The Centre for the Promotion of Private Enterprise (CPPE) has explained factors that led to the slowing down of the Nigerian economy in the second quarter of the year (2023 Q2).
Latest economic report by the National Bureau of Statistics (NBS) showed that the Gross Domestic Product (GDP) growth in real terms slowed by 103 basis points from 3.54% in the second quarter of 2022 to 2.51% in the second quarter of 2023.
However, the figure showed a marginal improvement by 20 basis points from 2.31% in the first quarter of 2023.
The CPPE in a commentary signed by its chief executive officer, Muda Yusuf, explained that the economy slowed amid shocks from current economic reforms which impacted energy prices and the naira exchange rate.
While it noted that the adverse impacts of the reforms were disproportionately higher than expected, the Centre expressed optimism that a rebound of the economy is expected in the medium to long term as current distortions in the economy are corrected.
It said: “There is an immediate positive outcome which is the marked improvement in the fiscal space of governments at all levels.”
According to the CPPE, the Nigerian economy is still going through corrective reforms to remove some fundamental distortions and restore the economy back to the path of recovery and growth.
It further acknowledged that implementing the reforms is an arduous task, adding therefore that the tradeoffs are profound and the social impact has been devastating.
“Given the inevitability of the reforms, the implementation calls for a delicate balancing act and strategic sequencing to ensure an inclusive economic transition.
“Dealing with the issues of insecurity, spending priorities, corruption, productivity and competitiveness, regulatory environment and macroeconomic stability are paramount to rebuilding the momentum of economic growth and development,” it said.
Meanwhile, GDP report showed the dominance of the non-oil sector as the sector contributed 94.7% to GDP while the oil sector contributed 5.3%.
The service sector continued to maintain its dominant role in the economy with a contribution of 58.4% of GDP.
The structure of the economy continued to reflect its vulnerabilities, especially the challenges of productivity and competitiveness of the real economy.

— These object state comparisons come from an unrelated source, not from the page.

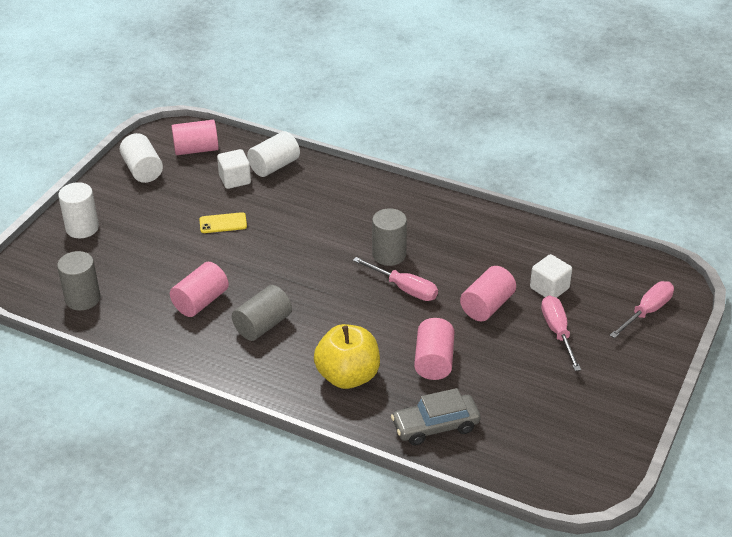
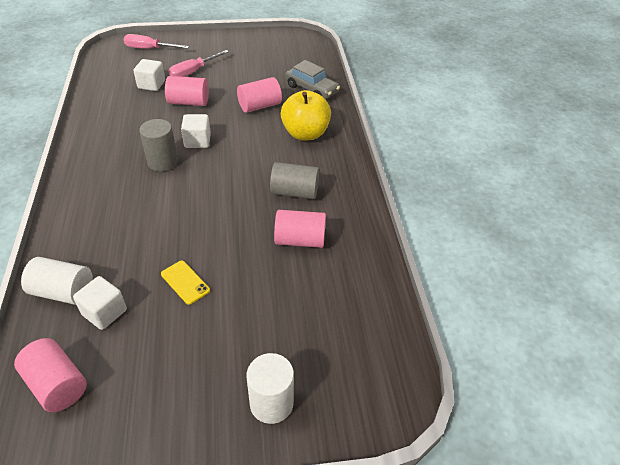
camera: 125 degrees left, 5 degrees up
grey cylinder [57,251,100,311] -> none
white cylinder [120,133,163,183] -> none
pink screwdriver [353,257,438,301] -> white cube [181,114,211,148]

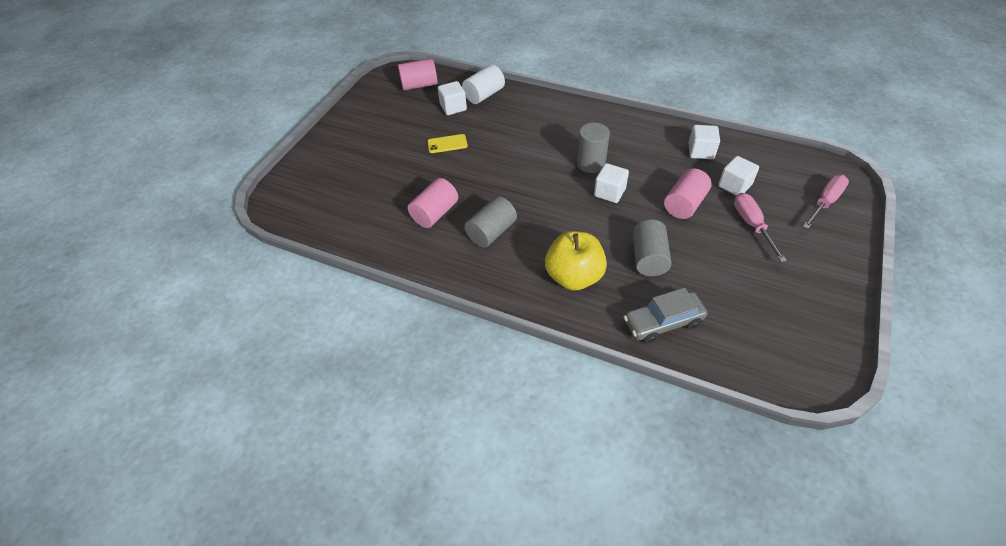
camera: 125 degrees right, 5 degrees up
pink cylinder [237,77,282,113] -> grey cylinder [632,220,672,276]
white cylinder [246,353,294,424] -> none
none -> white cube [689,125,720,159]

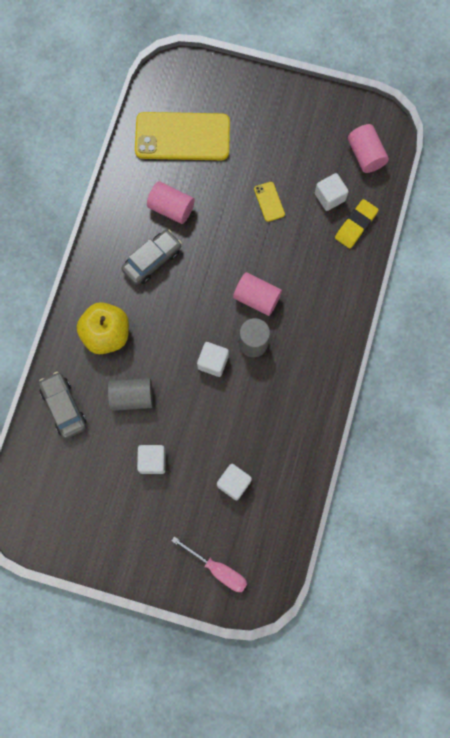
camera: 80 degrees right, 25 degrees up
white cylinder [462,65,505,104] -> yellow eraser [335,199,379,248]
grey cylinder [464,196,517,248] -> grey car [121,230,182,285]
pink cylinder [664,168,712,219] -> pink cylinder moved to [233,272,282,316]
white cube [689,125,720,159] -> white cube moved to [137,445,166,474]
pink screwdriver [734,193,787,262] -> none
none -> yellow phone [135,112,230,160]

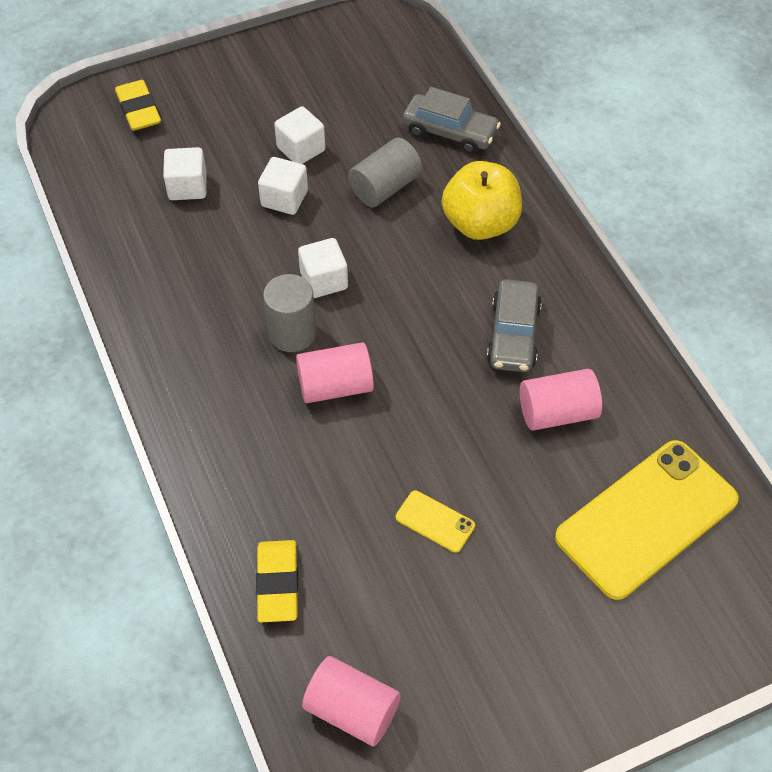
camera: 140 degrees right, 20 degrees down
pink screwdriver [171,536,247,592] -> yellow eraser [115,80,161,131]
white cube [315,173,349,211] -> white cube moved to [258,157,308,215]

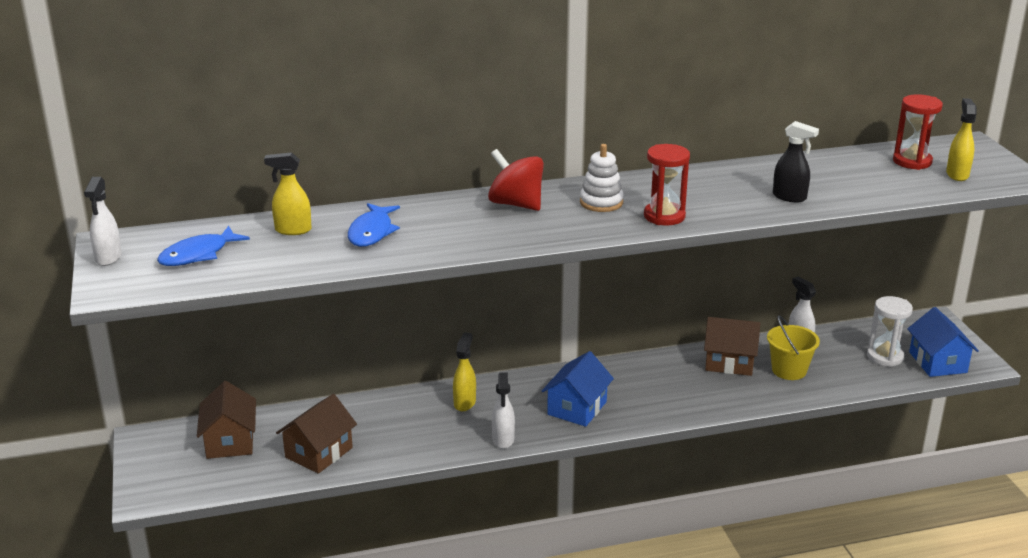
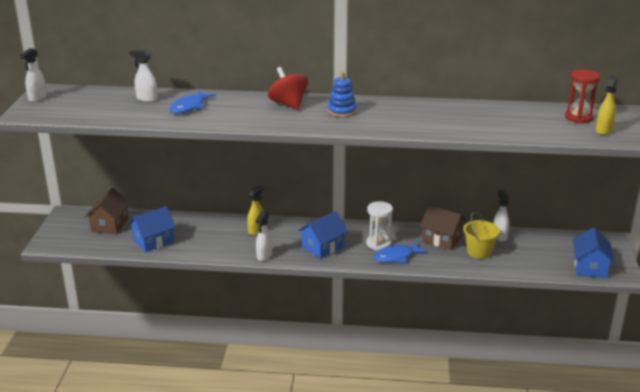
camera: 20 degrees right, 0 degrees up
blue fish [157,226,250,266] -> blue fish moved to [374,242,427,263]
yellow spray bottle [264,152,312,235] -> white spray bottle [129,50,158,102]
brown house [276,394,357,474] -> blue house [128,206,176,252]
white stacking toy [580,144,624,212] -> blue stacking toy [328,72,357,117]
red hourglass [644,144,690,225] -> none
black spray bottle [773,121,819,202] -> none
white hourglass [867,296,913,367] -> white hourglass moved to [366,201,393,250]

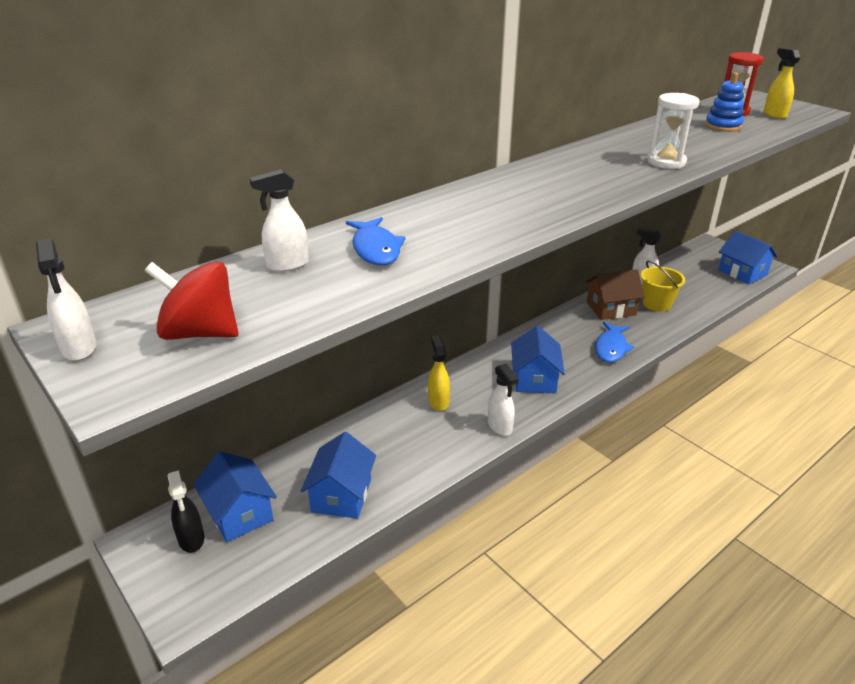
camera: 45 degrees left, 5 degrees up
brown house [85,188,130,234] -> blue house [193,451,277,542]
red spinning top [268,67,308,110] -> red spinning top moved to [145,262,239,340]
blue stacking toy [328,72,357,117] -> blue stacking toy moved to [705,72,744,132]
white hourglass [366,201,393,250] -> white hourglass moved to [648,93,700,169]
none -> black spray bottle [167,470,204,553]

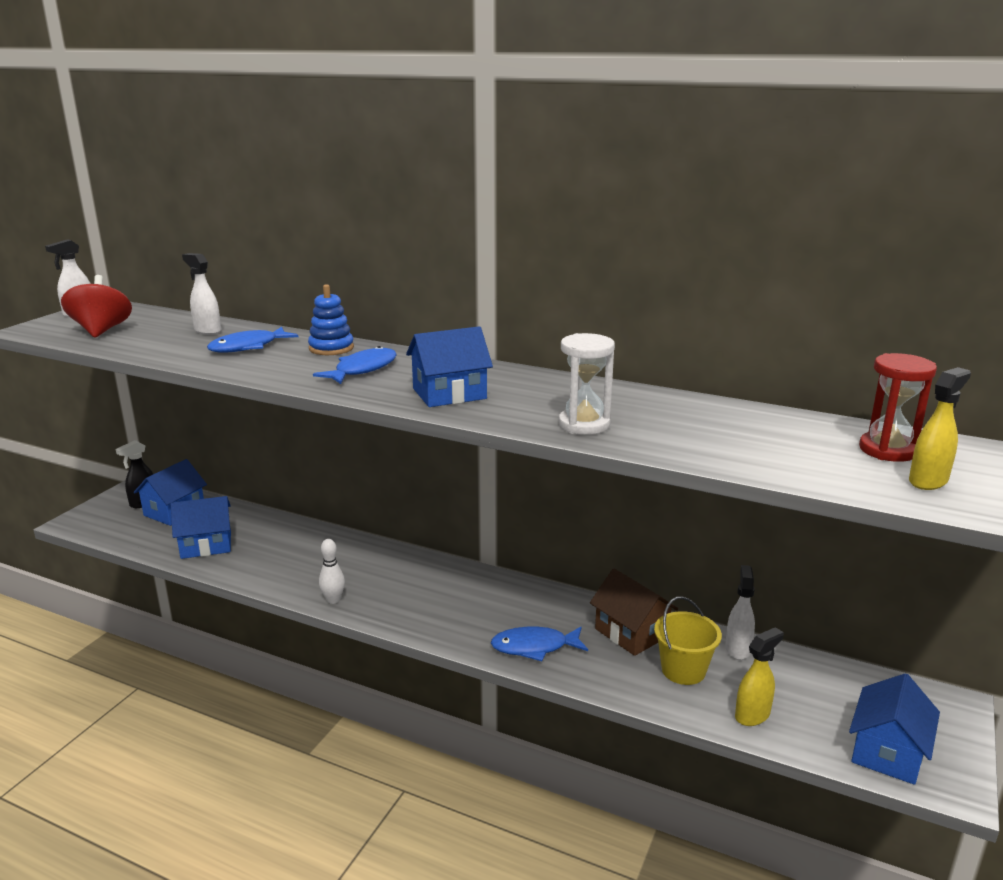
camera: 65 degrees right, 10 degrees down
yellow spray bottle [428,335,450,411] -> yellow spray bottle moved to [735,627,784,726]
white spray bottle [488,363,519,436] -> white bowling pin [319,539,345,604]
blue house [511,326,565,393] -> blue house moved to [406,326,493,407]
blue stacking toy [705,72,744,132] -> blue stacking toy moved to [308,284,354,355]
none -> blue fish [313,346,397,384]

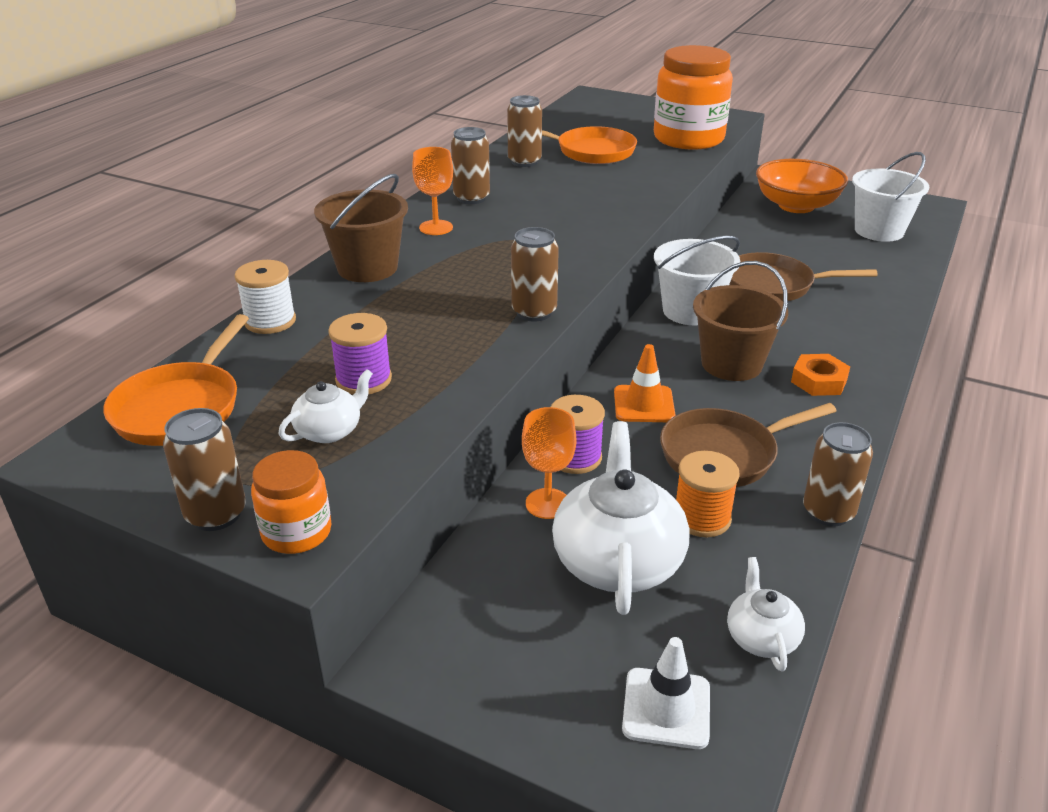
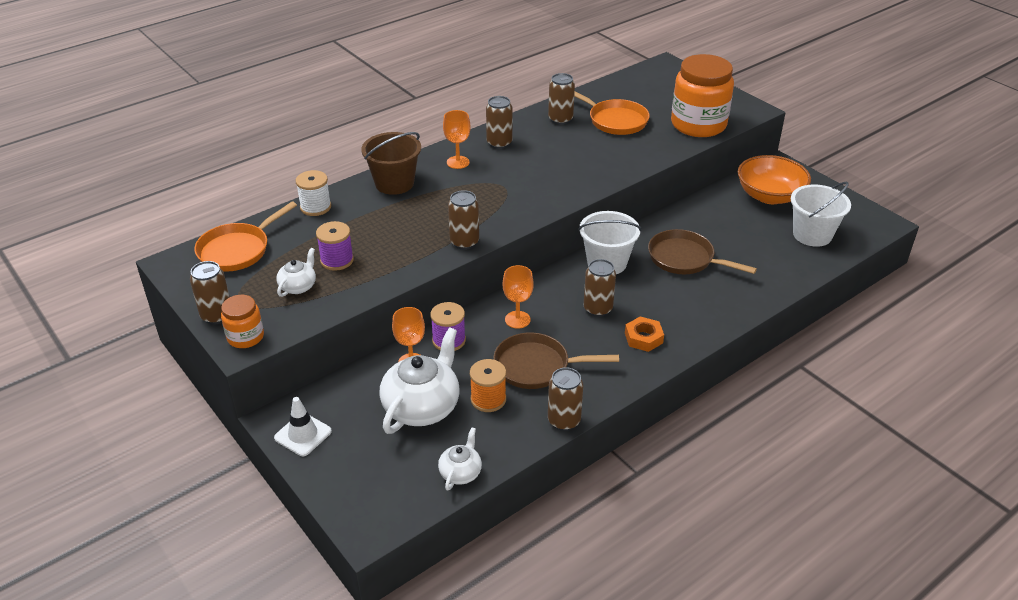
camera: 25 degrees right, 5 degrees up
white teapot [278,369,373,443] -> white teapot turned 45 degrees counterclockwise [276,248,316,297]
orange traffic cone [614,344,675,422] -> orange goblet [503,265,534,329]
white traffic cone [622,637,710,749] -> white traffic cone moved to [274,397,332,456]
brown bucket [693,261,788,381] -> brown can [584,259,616,317]

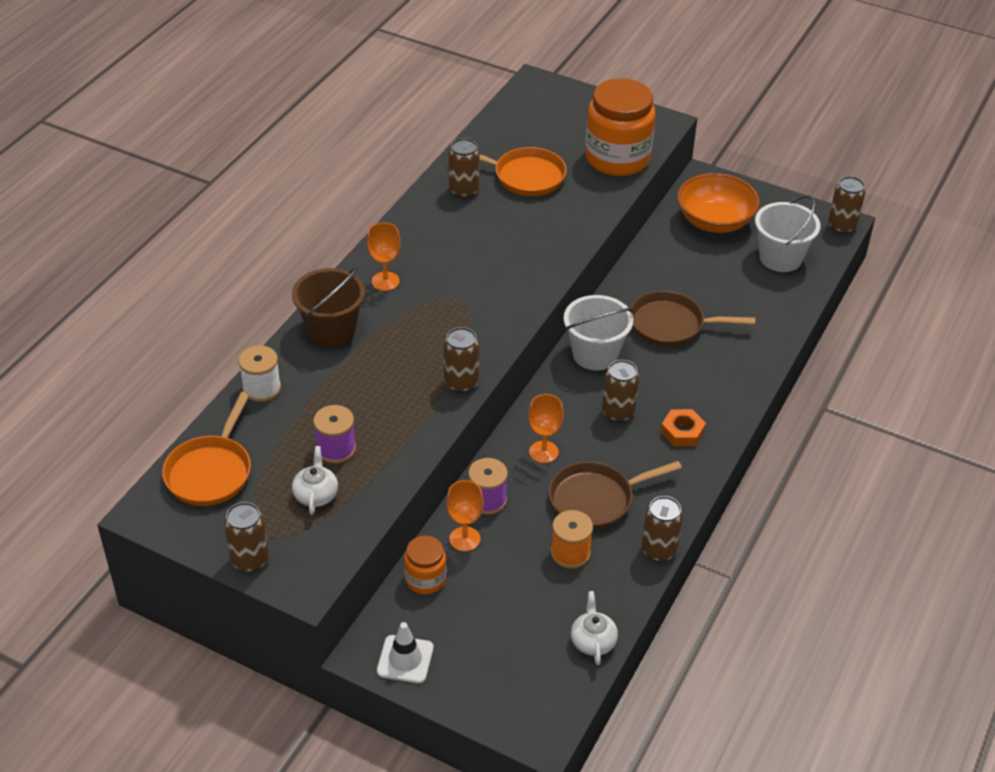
camera: 25 degrees left, 5 degrees up
orange jar [221,295,264,348] -> orange jar moved to [404,536,446,594]
white teapot [379,327,460,434] -> none
brown can [486,96,512,149] -> brown can moved to [828,176,865,234]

The Q2 GDP growth fell short of the sub-Sahara projected average of 3.1% for 2023; but better than projections for the Euro Zone of 1% and the United States of 1.8%.
Sectors in Green
These are sectors that recorded better growth performance in the second quarter than the first quarter. These sectors include Quarry and Minerals which grew by a staggering 39.2%; financial institutions 29.2%; Rail Transport, 16.9%; Insurance, 7.3%; Trade, 2.4%; Construction, 3.5%; Manufacturing, 2.2%; Education, 1.4%; Real Estate, 1.9%; Chemical and Pharmaceutical, 6.4%; Food and Beverage Sector, 4.3%; Cement 3.3%; Plastics, 2.7%; Iron and Steel, 2.3%; Agriculture, 1.5%; and Fishing, 0.29%.
Sectors that Slowed
Analysis of the Q2 numbers also showed that six sectors recorded positive but lower growth than in the previous quarter. These sectors include ICT, 9.7%; Air Transport, 4.3%; Crop Production, 1.8%; Wood and Wood products, 2.4%; Paper and Publishing, 1.4%; Water Transport, 5.4%;
Sectors that Contracted
These are sectors that recorded negative growth in the second quarter. The output in the sectors contracted because of the prevailing economic and investment climate conditions.
In this category, the road transport sector recorded the biggest contraction of 55% in the second quarter. Other sectors that contracted include Coal Mining which contracted by 15.7%; Motor vehicle Assembly, 3.9%; and Music and Motion Pictures, 2%.
Sectors in Recession
Further analysis of the numbers showed that four sectors of the economy are in recession in the first two quarters of 2023. They are the sectors that have been stumbling because of macroeconomic, structural or policy issues.
NBS data showed that such sectors included Oil refining which contracted by 35.6%; Livestock, 2.3%; Crude Petroleum and Gas, 13.4%; and Textile, 4.4%.
Growth in these sectors continued to be subdued by heightened inflationary pressures, exchange rate volatility, spiking energy cost, insecurity and the political economy of the oil and gas sector.